(Dataset entries)
________
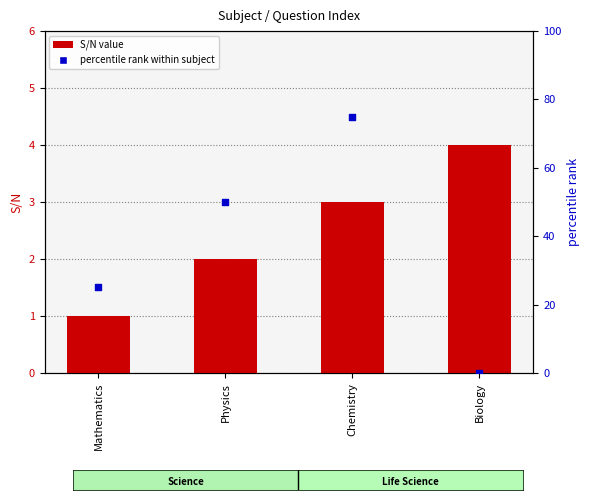

At which category is the sum across all series the highest?

Chemistry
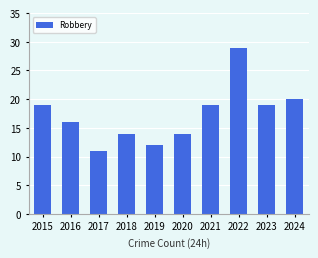

Is it true that the value at 2023 is 19?

True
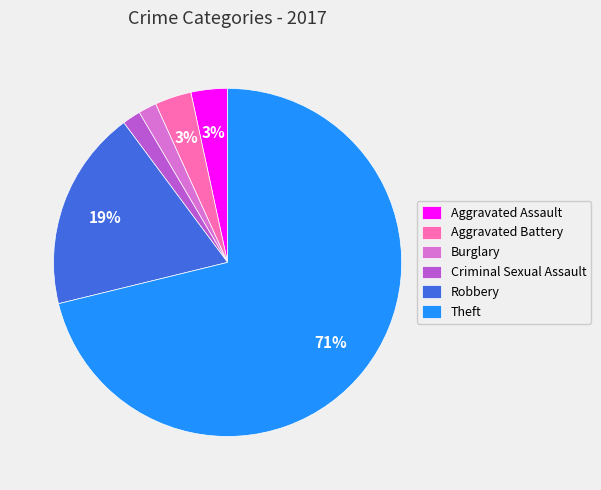

How many slices are in this pie chart?

6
________
### Brief
Report how many lines in the records above contain the word "series", counting only matches with the same letter case. Give the number alone.

### Answer to this task
1